Mamma was at peace with what was to come. Her faith and her belief in the good of the universe gently putting to rest the fear so many face. We navigated the unknown as a unit. We cried tears of gratitude. I cried tears of anger. Of my fear of being without her. Of grief of her leaving us alone.

So many words were spoken and so many more said in silence. Memories flooded my parents house. My brother and I. My dad. My mom. We laughed. We teased and we loved. We lived effortlessly – navigating the final days as we did our first.

Today as I felt the cold snow in my boots, seeking mom’s rays of light, I was brought back to my childhood.

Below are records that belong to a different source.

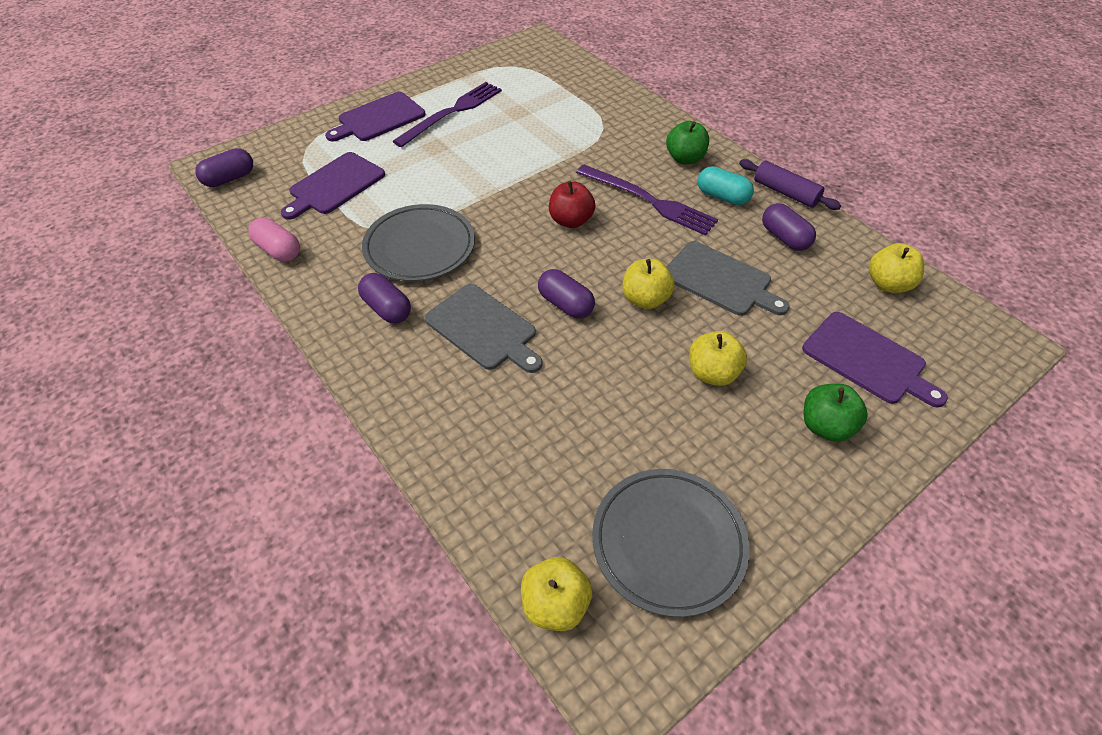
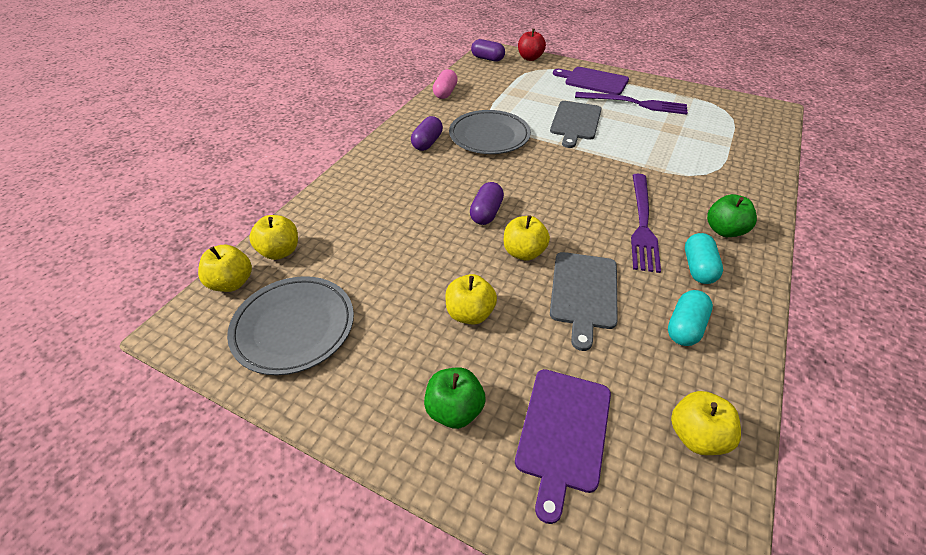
camera: 65 degrees right, 5 degrees down
(334, 185) = (515, 89): purple cutting board -> none
(483, 329) = (436, 184): grey cutting board -> grey cutting board (575, 122)
(520, 533) = (280, 251): none -> yellow apple
(571, 221) = (576, 190): red apple -> red apple (530, 58)
(784, 238) = (684, 327): purple capsule -> turquoise capsule
(785, 193) = (756, 313): purple rolling pin -> none

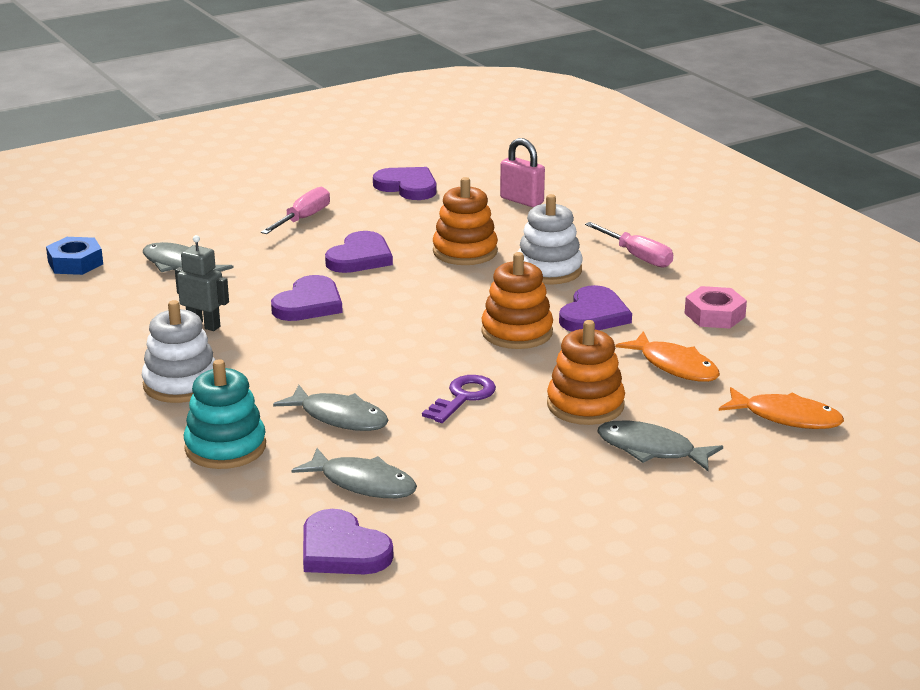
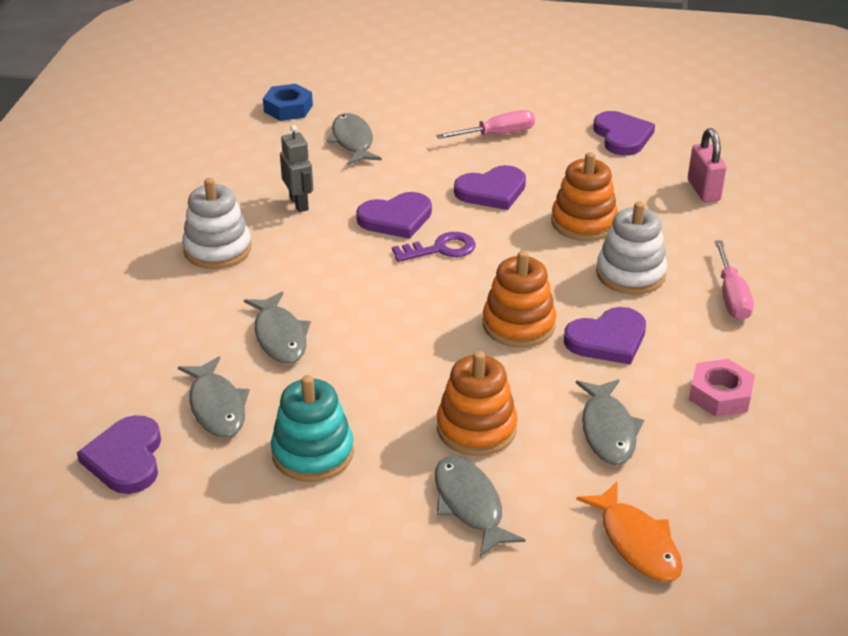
camera: 40 degrees right, 10 degrees up
(225, 447) = (173, 321): turquoise stacking toy -> turquoise stacking toy (313, 453)
(463, 397) = (391, 367): purple key -> purple key (440, 249)
(674, 366) = (608, 430): orange fish -> grey fish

When I would leave the sledding hill as soon as the cold seeped through. Preferring to be home with soup and a book. Home where the warmth spread not just from those old clanging radiators, but from the golden glow of my mother’s ever present smile.

I looked up at that most vibrant sight in the sky. And as I have since the moment she left me, I turned my face up and closed my eyes. I thanked God for blessing me with such extraordinary family. With my life. I told my mom I loved her. I put my shoulders back, my chin up and smiling from the inside out, I marched on.